(TheRedWire.com) – Robert F. Kennedy, Jr., a notable figure with connections to a prominent Catholic family, recently spoke on ‘Jesse Watters Primetime’ about a contentious issue. A conservative watchdog group, Judicial Watch, disclosed nearly 100 pages of FBI documents. These documents purportedly reveal that the FBI’s surveillance and targeting of Catholic churches were more extensive than previously acknowledged.
Judicial Watch’s press release highlighted discrepancies in FBI Director Christopher Wray’s statements to Congress, suggesting a broader scope of review within the FBI. This revelation comes from a Freedom of Information Act (FOIA) request concerning an internal FBI memo leaked earlier in the year. The memo, originating from the FBI’s Richmond office, indicated efforts to categorize Catholics as potential terrorists, sparking immediate Republican criticism.
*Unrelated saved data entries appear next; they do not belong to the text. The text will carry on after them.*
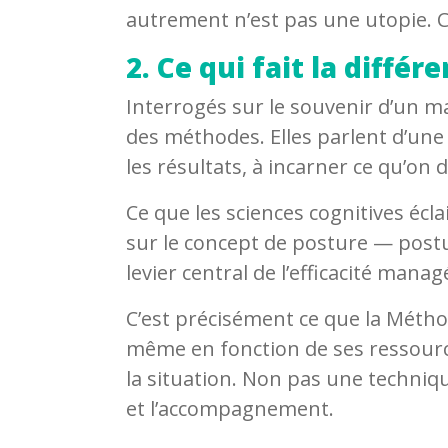
autrement n’est pas une utopie. C’
2. Ce qui fait la différ
Interrogés sur le souvenir d’un 
des méthodes. Elles parlent d’une 
les résultats, à incarner ce qu’o
Ce que les sciences cognitives écl
sur le concept de posture — postu
levier central de l’efficacité manag
C’est précisément ce que la Méth
même en fonction de ses ressources
la situation. Non pas une techniqu
et l’accompagnement.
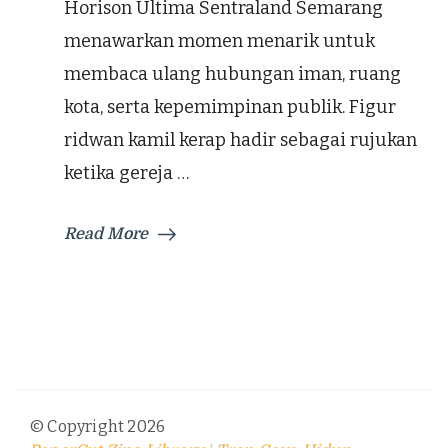
Horison Ultima Sentraland Semarang
menawarkan momen menarik untuk
membaca ulang hubungan iman, ruang
kota, serta kepemimpinan publik. Figur
ridwan kamil kerap hadir sebagai rujukan
ketika gereja …
Read More
© Copyright 2026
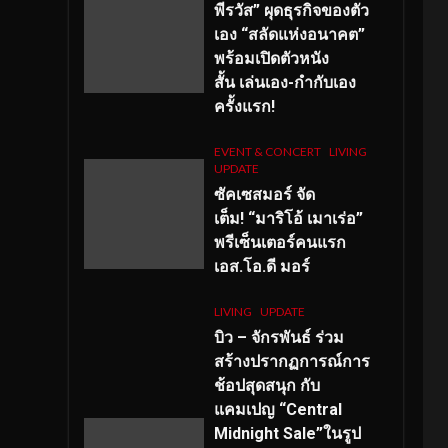
พีรวัส” ผุดธุรกิจของตัว
เอง “สลัดแห่งอนาคต”
พร้อมเปิดตัวหนัง
สั้น เล่นเอง-กำกับเอง
ครั้งแรก!
EVENT & CONCERT
LIVING
UPDATE
ซัคเซสมอร์ จัด
เต็ม
!
“มาริโอ้ เมาเร่อ”
พรีเซ็นเตอร์คนแรก
เอส
.โอ.ดี มอร์
LIVING
UPDATE
บิว – จักรพันธ์ ร่วม
สร้างปรากฏการณ์การ
ช้อปสุดสนุก กับ
แคมเปญ “Central
Midnight Sale”ในรูป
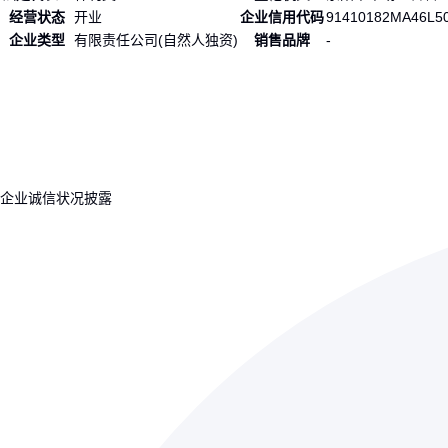
经营状态
开业
企业信用代码
91410182MA46L5
企业类型
有限责任公司(自然人独资)
销售品牌
-
企业诚信状况披露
The memo, titled “Interest of Racially or Ethnically Motivated Violent Extremists in Radical-Traditionalist Catholic Ideology Almost Certainly Presents New Mitigation Opportunities,” was criticized for labeling “radical-traditionalist Catholic[s]” as potential extremists. Initially, The FBI maintained that this memo was an isolated incident from a single field office.
In response to the leak, the FBI stated to Fox News Digital that they removed the document from their systems and reviewed its basis. They emphasized that the memo did not reflect the FBI’s standards and denied targeting Catholics specifically.
However, Judicial Watch argues that the newly released documents contradict the FBI’s stance, indicating a more widespread operation involving high-level approval within the agency. President of Judicial Watch, Tom Fitton, called for a criminal inquiry into this matter, suggesting that the issue was more significant than the FBI had admitted.
The documents include communications among FBI officials from various field offices, raising questions about the extent of the operation. Republicans, including Chairman Jim Jordan and Rep. Mike Johnson, have echoed these concerns, suggesting a broader infringement on First Amendment rights.
An FBI spokesperson refuted these allegations, asserting that the internal review found no intent to target Catholics or any other religious group and that the FBI upholds constitutional rights, including freedom of religion. The spokesperson emphasized that the FBI investigates acts of violence and federal law violations, not religious practices.